DOCUMENT SEGMENT -

################

Installing, testing, and loading equipment takes up a large part of our weeks at this phase. One question was how well would our folding aluminum bikes tow our dock cart/bike trailer. On Sunday, we pulled the bikes out of their bags and attached the cart with a special towing arm converting our folding aluminum dock cart into a bike trailer. The arm attached to the bike post of one of our bikes using a bracket designed and fabricated by a professional car re-conditioner.
Taking advantage of yesterday’s day off from school for Veteran’s Day and the flat windless seas, Kandu and crew plus Uncle Bill motored 2 ½ hours through Monday evening’s heavily overcast sky over to Smuggler’s Cove on Santa Cruz Island. We chose Smuggler’s for its proximity to Ventura, easy grabbing sea floor, and large area; making it easy to ‘swing’ on one anchor without hitting other boats.
Nearly pitch black, we tested again our Simrad autopilot, and B&G navigation and RADAR equipment; learning how to dim the panels so as not to rob our night vision. Stationed halfway between Ventura and Santa Cruz Island, we motored safely past the oil platform and its large steel can buoys.
Oil derricks in the Santa Barbara Channel are lit up like Christmas trees, so oil platform Gail is quite visible at night, but her buoys are not. The broadband RADAR work well to point them out to us before we saw the shadow of one of them against the glow of Gail.
Cautiously entering the dark cove, to confirm our location, we tried out our new LED spotlight. It worked like a champ, lighting up the shoreline and the Coast Guard’s mooring buoy. At a depth of 30 ft, we dropped hook (anchored) using our new 65 lbs Mantus anchor and snubbed it with our new Mantus bridle. The anchor impressively grabbed the muddy sand bottom. The thick nylon ropes and the innovative chain hook that comprise the bridle worked well to keep our motion gentle and quiet through the night. The crossing and anchoring were a success.
When anchored, wind blows a boat downwind. With the anchor chain fixed to the bow, the boat is held head first into the wind. Wind and swell usually come the same direction. In normal circumstances, a boat will rock in the more comfortable fore and aft motion, not side to side, which is uncomfortable. When rocking side to side, the boat rattles and rolls, making it difficult to sleep or work. That night, Smuggler’s Cove had a small, short frequency sea roll. Without wind to point Kandu’s bow, we often came sideways to the swell. At 3 a.m., I decided to deploy one of our two new, never-before-used stabilizers, or “flopper stoppers” as they are commonly referred. I quietly moved through Kandu’s interior, pulling from the main hanging locker (closet) the two stoppers in their separate bags and climbed one of them up the companionway ladder and into the cockpit. It took about 10 minutes to rig the unit off the mainsail’s boom, something I had previously configured at dock a few weeks prior. I locked the boom in place over the starboard quarter and dropped the shiny stainless-steel folding wing into the water. Leslie said the benefit was immediate: the boat rocked less. Later that morning, on the opposite side of the boat, I deployed the second stabilizer from the spinnaker pole. Roll was very slight after that.

################

EXERCISE DATA -
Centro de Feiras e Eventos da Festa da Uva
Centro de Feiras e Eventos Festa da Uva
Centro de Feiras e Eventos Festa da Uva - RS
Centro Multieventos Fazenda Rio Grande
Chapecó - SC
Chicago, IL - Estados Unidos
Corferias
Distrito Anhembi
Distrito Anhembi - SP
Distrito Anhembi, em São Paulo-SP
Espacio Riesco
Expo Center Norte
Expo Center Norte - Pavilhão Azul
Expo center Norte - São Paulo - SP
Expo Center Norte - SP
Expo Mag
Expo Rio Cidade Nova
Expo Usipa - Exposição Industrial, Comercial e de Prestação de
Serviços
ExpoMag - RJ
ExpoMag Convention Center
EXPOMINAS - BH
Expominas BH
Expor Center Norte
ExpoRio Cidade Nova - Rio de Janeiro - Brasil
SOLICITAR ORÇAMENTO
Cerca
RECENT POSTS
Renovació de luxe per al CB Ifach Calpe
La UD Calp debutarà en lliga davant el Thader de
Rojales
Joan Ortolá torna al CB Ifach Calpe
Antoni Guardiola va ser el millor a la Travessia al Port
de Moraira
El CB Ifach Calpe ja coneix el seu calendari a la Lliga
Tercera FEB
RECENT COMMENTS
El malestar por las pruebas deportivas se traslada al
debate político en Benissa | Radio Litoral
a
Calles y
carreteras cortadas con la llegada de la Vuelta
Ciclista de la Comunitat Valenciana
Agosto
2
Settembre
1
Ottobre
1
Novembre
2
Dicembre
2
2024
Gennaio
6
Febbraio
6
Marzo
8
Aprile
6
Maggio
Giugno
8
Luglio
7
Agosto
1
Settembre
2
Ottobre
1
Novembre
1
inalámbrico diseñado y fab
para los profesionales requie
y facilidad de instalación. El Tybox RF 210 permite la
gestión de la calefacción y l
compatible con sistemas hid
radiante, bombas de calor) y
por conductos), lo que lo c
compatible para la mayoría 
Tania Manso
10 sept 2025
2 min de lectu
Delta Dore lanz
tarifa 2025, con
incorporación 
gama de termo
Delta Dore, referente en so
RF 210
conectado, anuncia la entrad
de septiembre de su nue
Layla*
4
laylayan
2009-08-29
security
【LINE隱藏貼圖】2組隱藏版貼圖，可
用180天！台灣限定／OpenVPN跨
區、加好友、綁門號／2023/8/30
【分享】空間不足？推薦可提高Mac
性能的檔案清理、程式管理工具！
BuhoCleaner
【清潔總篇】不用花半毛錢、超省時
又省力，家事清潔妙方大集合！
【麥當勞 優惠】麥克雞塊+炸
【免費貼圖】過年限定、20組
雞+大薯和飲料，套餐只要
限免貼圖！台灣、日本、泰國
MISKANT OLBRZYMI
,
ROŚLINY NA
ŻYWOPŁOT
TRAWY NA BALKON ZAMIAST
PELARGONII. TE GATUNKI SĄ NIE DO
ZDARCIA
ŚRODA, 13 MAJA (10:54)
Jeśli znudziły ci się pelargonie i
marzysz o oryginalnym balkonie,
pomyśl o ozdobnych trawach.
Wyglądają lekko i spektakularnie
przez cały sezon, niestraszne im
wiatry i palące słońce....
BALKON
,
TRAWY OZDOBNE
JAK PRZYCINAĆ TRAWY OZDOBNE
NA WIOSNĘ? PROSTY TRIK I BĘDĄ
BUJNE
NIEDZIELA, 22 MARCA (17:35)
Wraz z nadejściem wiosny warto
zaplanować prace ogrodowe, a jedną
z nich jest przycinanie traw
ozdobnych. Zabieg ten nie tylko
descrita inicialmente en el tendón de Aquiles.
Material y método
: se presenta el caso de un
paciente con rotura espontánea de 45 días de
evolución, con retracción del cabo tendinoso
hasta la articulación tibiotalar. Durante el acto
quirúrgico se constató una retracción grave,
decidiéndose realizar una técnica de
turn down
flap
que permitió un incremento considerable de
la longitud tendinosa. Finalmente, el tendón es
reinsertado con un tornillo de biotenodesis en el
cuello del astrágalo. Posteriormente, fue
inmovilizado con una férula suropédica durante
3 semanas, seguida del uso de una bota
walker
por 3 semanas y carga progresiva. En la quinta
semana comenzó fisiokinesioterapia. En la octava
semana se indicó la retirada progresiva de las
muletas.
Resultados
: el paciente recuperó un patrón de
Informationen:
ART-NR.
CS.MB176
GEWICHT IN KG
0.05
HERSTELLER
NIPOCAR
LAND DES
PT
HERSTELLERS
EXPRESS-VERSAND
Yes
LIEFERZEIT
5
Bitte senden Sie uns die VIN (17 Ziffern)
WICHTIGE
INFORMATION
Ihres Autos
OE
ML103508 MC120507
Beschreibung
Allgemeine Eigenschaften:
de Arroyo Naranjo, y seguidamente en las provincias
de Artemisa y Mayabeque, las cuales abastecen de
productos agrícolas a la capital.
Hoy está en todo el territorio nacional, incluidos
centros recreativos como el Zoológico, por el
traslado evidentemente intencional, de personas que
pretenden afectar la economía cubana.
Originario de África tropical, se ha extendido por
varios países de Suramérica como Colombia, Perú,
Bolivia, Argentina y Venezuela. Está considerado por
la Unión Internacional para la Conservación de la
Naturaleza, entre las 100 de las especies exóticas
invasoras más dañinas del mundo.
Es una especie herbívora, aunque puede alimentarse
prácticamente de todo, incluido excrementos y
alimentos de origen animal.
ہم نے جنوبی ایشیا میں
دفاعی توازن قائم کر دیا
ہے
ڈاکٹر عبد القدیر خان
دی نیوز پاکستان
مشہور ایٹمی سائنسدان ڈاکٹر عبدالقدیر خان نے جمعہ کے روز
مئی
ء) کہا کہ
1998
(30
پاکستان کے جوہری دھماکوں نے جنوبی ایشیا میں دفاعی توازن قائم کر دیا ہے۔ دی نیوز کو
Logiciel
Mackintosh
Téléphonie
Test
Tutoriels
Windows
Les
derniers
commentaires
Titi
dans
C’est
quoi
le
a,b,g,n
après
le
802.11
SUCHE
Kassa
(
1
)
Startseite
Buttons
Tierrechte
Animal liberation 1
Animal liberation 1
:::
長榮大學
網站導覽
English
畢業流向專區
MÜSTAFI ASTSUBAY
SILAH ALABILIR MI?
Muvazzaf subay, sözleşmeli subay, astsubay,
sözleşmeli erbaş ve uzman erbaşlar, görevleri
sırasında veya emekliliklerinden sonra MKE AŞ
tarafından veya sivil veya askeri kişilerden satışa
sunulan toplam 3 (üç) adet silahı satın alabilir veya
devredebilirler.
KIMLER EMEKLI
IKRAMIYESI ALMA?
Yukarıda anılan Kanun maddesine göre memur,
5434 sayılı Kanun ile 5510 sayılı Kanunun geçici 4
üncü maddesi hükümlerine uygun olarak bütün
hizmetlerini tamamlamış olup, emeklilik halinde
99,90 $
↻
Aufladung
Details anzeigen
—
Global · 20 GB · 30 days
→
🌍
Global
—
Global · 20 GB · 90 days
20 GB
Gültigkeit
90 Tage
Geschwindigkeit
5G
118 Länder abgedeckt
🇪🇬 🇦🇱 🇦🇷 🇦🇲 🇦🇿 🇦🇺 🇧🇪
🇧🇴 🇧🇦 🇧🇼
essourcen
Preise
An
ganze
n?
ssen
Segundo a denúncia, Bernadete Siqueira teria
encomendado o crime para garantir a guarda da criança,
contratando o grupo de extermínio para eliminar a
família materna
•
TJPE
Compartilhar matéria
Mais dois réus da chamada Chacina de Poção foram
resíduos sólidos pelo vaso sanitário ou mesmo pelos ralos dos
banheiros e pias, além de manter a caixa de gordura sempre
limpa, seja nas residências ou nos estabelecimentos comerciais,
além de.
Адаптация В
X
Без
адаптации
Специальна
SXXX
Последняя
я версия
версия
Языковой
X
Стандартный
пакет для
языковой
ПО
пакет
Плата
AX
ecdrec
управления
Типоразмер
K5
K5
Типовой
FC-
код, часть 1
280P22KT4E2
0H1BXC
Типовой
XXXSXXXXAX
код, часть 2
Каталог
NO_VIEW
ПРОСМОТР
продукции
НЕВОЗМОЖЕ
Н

################

WHAT YOU WILL DO -
1 > Write out the stretch of the Smuggler's Cove account from "Installing, testing, and" through "professional car re-conditioner.", word for word.
2 > Carry on the Smuggler's Cove account from the point where it ends.

SOLVED PROBLEMS -
1 >
Installing, testing, and loading equipment takes up a large part of our weeks at this phase. One question was how well would our folding aluminum bikes tow our dock cart/bike trailer. On Sunday, we pulled the bikes out of their bags and attached the cart with a special towing arm converting our folding aluminum dock cart into a bike trailer. The arm attached to the bike post of one of our bikes using a bracket designed and fabricated by a professional car re-conditioner.

2 >
Still awake at nearly 4 a.m., I decided to try and download a weather fax off the HAM radio and into our HP laptop. Excitedly I was able to receive several weather fax transmissions, sent by the Coast Guard at Point Reyes near San Francisco. Now I need to learn how to clean up the images. They came white on black instead of black on white, they split alignment halfway through the image, and are slightly fuzzy in sections.
After a hearty breakfast by Leslie, I worked to commission the watermaker. I cleared out all the tools and lubricants to gain access to the plumbing that supports the watermaking process.
The first step in the commissioning processes was to turn on the saltwater feed to the boost pump. When I opened the valve, seawater poured out from around the fitting that feeds the system, so we didn’t get any further in the commissioning process. I put everything back in its place, realizing this was an issue that will have to be addressed at dock where I’d have easier access to parts.
One of the main reasons for heading out to Santa Cruz the night before was to take advantage of the forecasted light winds that would allow us to sail for the first time our newly re-cut gennaker, our large colorful light wind sail. After lunch, while the boys kayaked to the beach through small waves, I rigged up the windvane self-steering, in hopes of testing it along with the gennaker. We pulled out from under Trent’s berth the newly re-cut gennaker sail, no easy task as the sail is large and the living space we walked it through, small. We prepared it on the foredeck. The netting I laced days earlier kept the sail from falling off the deck and into the water.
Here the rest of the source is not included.